### 本文
▼
IP Force 特許公報掲載プロジェクト 2022.1.31 β版

知財求人 - 知財ポータルサイト「IP Force」

▶ 株式会社セガの特許一覧

<>
  • 特開-シミュレーション装置 図1
  • 特開-シミュレーション装置 図2
  • 特開-シミュレーション装置 図3
  • 特開-シミュレーション装置 図4
  • 特開-シミュレーション装置 図5
  • 特開-シミュレーション装置 図6
  • 特開-シミュレーション装置 図7
  • 特開-シミュレーション装置 図8
  • 特開-シミュレーション装置 図9
  • 特開-シミュレーション装置 図10
< >
(19)【発行国】日本国特許庁(JP)
(12)【公報種別】公開特許公報(A)
(11)【公開番号】P2022185742
(43)【公開日】2022-12-15
(54)【発明の名称】シミュレーション装置
(51)【国際特許分類】
   A63B 69/00 20060101AFI20221208BHJP
【FI】
A63B69/00 A
A63B69/00 505H
【審査請求】未請求
【請求項の数】6
【出願形態】OL
(21)【出願番号】P 2021093546
(22)【出願日】2021-06-03
(71)【出願人】
【識別番号】000132471
【氏名又は名称】株式会社セガ
(74)【代理人】
【識別番号】100107766
【弁理士】
【氏名又は名称】伊東 忠重
(74)【代理人】
【識別番号】100070150
【弁理士】
【氏名又は名称】伊東 忠彦
(72)【発明者】
【氏名】前山 佑介
(72)【発明者】
【氏名】二瓶 渉
(72)【発明者】
【氏名】江口 秀明
(57)【要約】
【課題】ユーザが現実空間で扱う道具の動きに仮想空間で扱う仮想道具の動きを同期させるシミュレーション装置の精度の向上とコストの削減を両立することを目的とする。
▲
### 元データ
▼
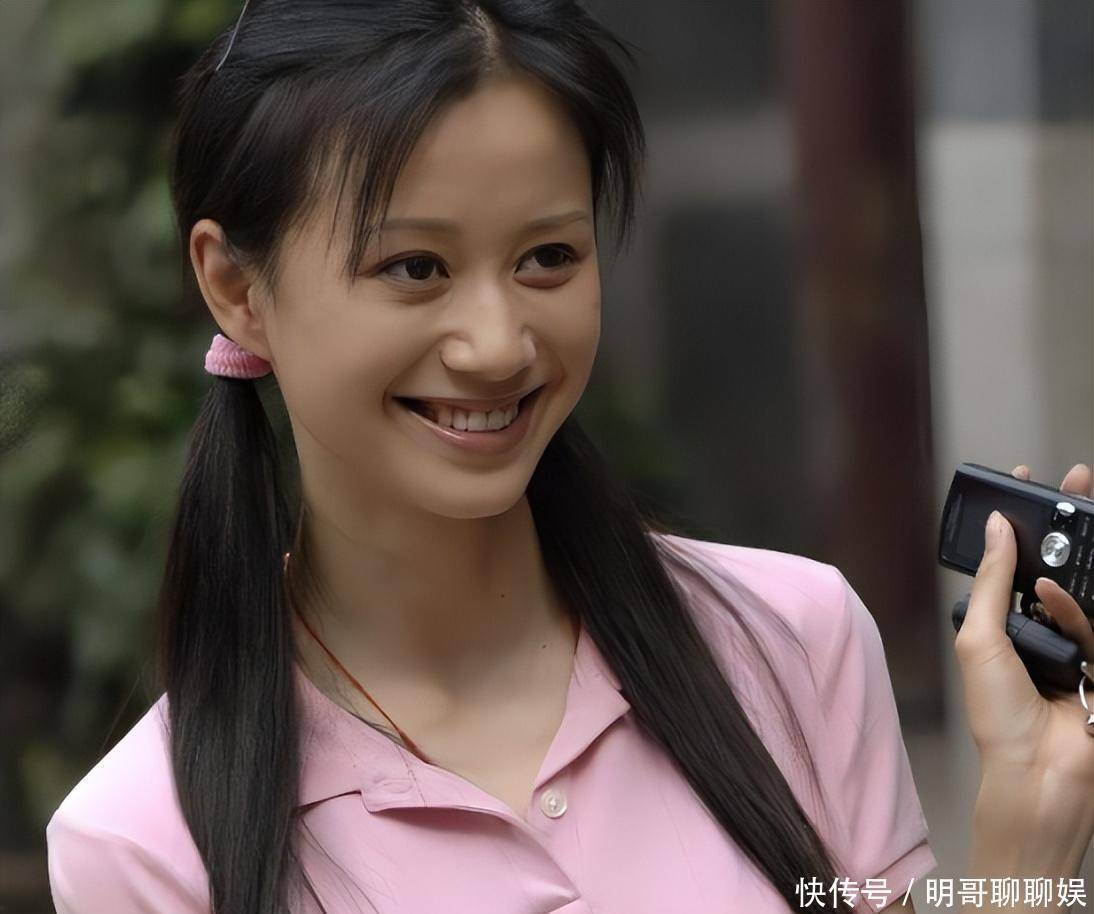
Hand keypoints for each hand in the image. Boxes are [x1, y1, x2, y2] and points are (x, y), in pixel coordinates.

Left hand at [954, 462, 1093, 791]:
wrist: (1037, 773)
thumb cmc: (997, 714)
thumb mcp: (979, 638)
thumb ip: (990, 582)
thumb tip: (994, 526)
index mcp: (1006, 623)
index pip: (1016, 562)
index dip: (1022, 524)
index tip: (1024, 483)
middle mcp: (1042, 629)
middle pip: (1060, 565)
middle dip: (1069, 524)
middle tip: (1077, 481)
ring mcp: (1076, 646)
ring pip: (1084, 589)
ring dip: (1073, 561)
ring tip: (1067, 527)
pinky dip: (1073, 609)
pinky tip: (1052, 596)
▲
### 練習問題
1. 本文に基づいて、次の問いに答えなさい。
(a) 公開日はいつか。
(b) 出願人の氏名又は名称は何か。
(c) 請求項の数はいくつか。
2. 本文の次の一文を英語に訳しなさい。「ユーザが現実空間で扱う道具の動きに仮想空間で扱う仮想道具の動きを同期させるシミュレーション装置の精度の向上とコストの削減を両立することを目的とする。」

### 解答
1.
(a) 2022-12-15
(b) 株式会社セガ
(c) 6

2. The object is to achieve both improved accuracy and reduced cost in a simulation device that synchronizes the movement of a virtual tool handled in a virtual space with the movement of a tool that a user handles in real space.